Analyzing Packet Captures with Python

For most situations involving analysis of packet captures, Wireshark is the tool of choice. And for good reason too - Wireshark provides an excellent GUI that not only displays the contents of individual packets, but also analysis and statistics tools that allow you to, for example, track individual TCP conversations within a pcap, and pull up related metrics.

There are situations, however, where the ability to process a pcap programmatically becomes extremely useful. Consider:

given a pcap that contains hundreds of thousands of packets, find the first connection to a particular server/service where the TCP SYN-ACK took more than 300ms to appear after the initial SYN
in a pcap that captures thousands of TCP connections between a client and several servers, find the connections that were prematurely terminated because of a RST sent by the client; at that point in time, determine how many other connections were in progress between that client and other servers
you are given two pcaps, one gathered on a SPAN port on an access switch, and another on an application server a few L3 hops away. At some point the application server sporadically becomes slow (retransmits on both sides, TCP windows shrinking etc.). Prove that it is (or is not) because of the network.
repeat the above exercises several times a week (or several times a day) with different sets of packet captures

In all these cases, it is immensely helpful to write a custom program to parse the pcaps and yield the data points you are looking for.

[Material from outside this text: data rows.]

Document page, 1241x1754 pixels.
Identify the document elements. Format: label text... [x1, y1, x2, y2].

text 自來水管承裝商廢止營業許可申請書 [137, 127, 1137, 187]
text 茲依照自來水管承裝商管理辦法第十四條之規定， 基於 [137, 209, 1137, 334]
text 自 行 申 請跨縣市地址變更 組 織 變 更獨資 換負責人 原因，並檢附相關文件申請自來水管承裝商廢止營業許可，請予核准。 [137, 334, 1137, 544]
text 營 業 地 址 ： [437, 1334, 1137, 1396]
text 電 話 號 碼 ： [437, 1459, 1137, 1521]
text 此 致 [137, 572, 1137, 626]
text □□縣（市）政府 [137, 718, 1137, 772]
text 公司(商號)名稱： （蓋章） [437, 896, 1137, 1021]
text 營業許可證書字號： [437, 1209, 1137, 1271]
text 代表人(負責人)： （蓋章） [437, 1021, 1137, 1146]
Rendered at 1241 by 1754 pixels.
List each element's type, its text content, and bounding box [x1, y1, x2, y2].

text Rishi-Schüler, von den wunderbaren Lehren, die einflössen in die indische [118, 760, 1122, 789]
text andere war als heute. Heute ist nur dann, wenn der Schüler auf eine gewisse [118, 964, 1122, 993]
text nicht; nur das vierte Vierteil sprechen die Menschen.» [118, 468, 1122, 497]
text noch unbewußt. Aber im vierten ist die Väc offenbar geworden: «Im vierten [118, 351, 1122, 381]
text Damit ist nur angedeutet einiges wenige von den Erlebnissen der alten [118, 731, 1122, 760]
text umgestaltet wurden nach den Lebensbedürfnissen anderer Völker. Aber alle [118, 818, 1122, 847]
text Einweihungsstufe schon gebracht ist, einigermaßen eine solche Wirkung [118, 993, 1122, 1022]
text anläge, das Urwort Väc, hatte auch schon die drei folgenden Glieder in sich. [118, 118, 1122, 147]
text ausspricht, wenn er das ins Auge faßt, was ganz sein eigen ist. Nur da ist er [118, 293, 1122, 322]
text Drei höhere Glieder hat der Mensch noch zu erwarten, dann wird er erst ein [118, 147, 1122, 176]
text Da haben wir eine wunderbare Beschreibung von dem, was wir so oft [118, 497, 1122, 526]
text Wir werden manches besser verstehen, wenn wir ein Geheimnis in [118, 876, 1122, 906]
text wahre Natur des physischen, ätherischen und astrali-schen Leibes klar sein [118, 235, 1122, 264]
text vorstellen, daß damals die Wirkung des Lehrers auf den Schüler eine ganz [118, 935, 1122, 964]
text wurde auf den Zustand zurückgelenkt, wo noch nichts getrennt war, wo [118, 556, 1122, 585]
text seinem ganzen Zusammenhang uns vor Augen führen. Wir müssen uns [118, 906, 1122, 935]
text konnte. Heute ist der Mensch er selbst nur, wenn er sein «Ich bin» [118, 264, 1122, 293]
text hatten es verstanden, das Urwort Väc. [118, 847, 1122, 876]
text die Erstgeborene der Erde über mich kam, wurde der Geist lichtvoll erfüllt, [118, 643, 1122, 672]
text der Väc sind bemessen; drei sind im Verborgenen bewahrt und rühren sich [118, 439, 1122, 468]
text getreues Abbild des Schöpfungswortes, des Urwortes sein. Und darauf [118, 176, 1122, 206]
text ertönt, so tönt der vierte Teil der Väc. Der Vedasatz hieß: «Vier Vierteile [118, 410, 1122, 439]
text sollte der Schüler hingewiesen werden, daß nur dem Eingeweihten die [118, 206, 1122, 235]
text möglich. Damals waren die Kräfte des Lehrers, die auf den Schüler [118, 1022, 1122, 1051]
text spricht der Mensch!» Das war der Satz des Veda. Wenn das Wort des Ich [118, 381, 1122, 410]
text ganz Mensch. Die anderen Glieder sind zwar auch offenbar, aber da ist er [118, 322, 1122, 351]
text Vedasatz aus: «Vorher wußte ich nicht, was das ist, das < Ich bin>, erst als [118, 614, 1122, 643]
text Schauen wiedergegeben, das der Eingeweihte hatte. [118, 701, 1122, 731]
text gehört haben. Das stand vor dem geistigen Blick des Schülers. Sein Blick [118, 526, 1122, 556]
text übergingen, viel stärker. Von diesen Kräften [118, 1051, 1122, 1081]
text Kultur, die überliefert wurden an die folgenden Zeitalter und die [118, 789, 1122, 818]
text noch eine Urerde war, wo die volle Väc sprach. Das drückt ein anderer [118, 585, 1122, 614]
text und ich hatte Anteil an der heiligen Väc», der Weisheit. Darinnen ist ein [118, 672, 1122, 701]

It is important to realize that we are not precluding the use of Wireshark; for example, after your program locates the proverbial needle(s) in the haystack, you can use that information (say a packet number or a timestamp) in Wireshark to look at a specific point inside the pcap and gain more insight.

So, this is the topic of this blog post: how to go about programmatically processing packet capture (pcap) files.

What programming language?

I will be using Python (3). Why Python? Apart from the well-known benefits of Python (open-source, relatively gentle learning curve, ubiquity, abundance of modules and so forth), it is also the case that Network Engineers are gaining expertise in this language and are using it in other areas of their work (device management and monitoring, workflow applications etc.).

What modules?

I will be using scapy, plus a few other modules that are not specific to packet processing or networking (argparse, pickle, pandas).

Note that there are other alternative Python modules that can be used to read and parse pcap files, like pyshark and pycapfile. Pyshark in particular is interesting because it simply leverages the underlying tshark installed on the system to do its work, so if you are in a situation where you need to leverage tshark’s powerful protocol decoding ability, pyshark is the way to go. In this blog however I am restricting myself to regular Ethernet/IPv4/TCP packets, and I can just use scapy.

The code

A few notes before we start

The code below was written and executed on Linux (Linux Mint 18.3 64-bit), but the code is OS-agnostic; it should work as well in other environments, with little or no modification.

In this post I use an example pcap file captured on my computer.

Step 1: Program skeleton

Build a skeleton for the program. This will also serve to check if your Python installation is OK.

Use the argparse module to get the pcap file name from the command line. If your argparse knowledge needs a little brushing up, you can look at my argparse recipe book, or at any other of the dozens of tutorials on the web.

Analyzing Packet Captures with Python Part 1 Figure 1

You will notice from the graph that the window size shows a sudden dip to some value between 400000 and 500000 shortly after timestamp 21.1. If you find this suspicious, you can again write more code to help you narrow down the exact packet number in the capture:

Analyzing Packet Captures with Python Part 1 Figure 2

Summary

With Python code, you can iterate over the packets in a pcap, extract relevant data, and process that data in ways that make sense to you. You can use code to go over the pcap and locate a specific sequence of packets (i.e. locate the needle in the haystack) for later analysis in a GUI tool like Wireshark. Or you can create customized graphical plots that can help you visualize the packet information. Further, since this is all code, you can do this repeatedly with multiple pcaps.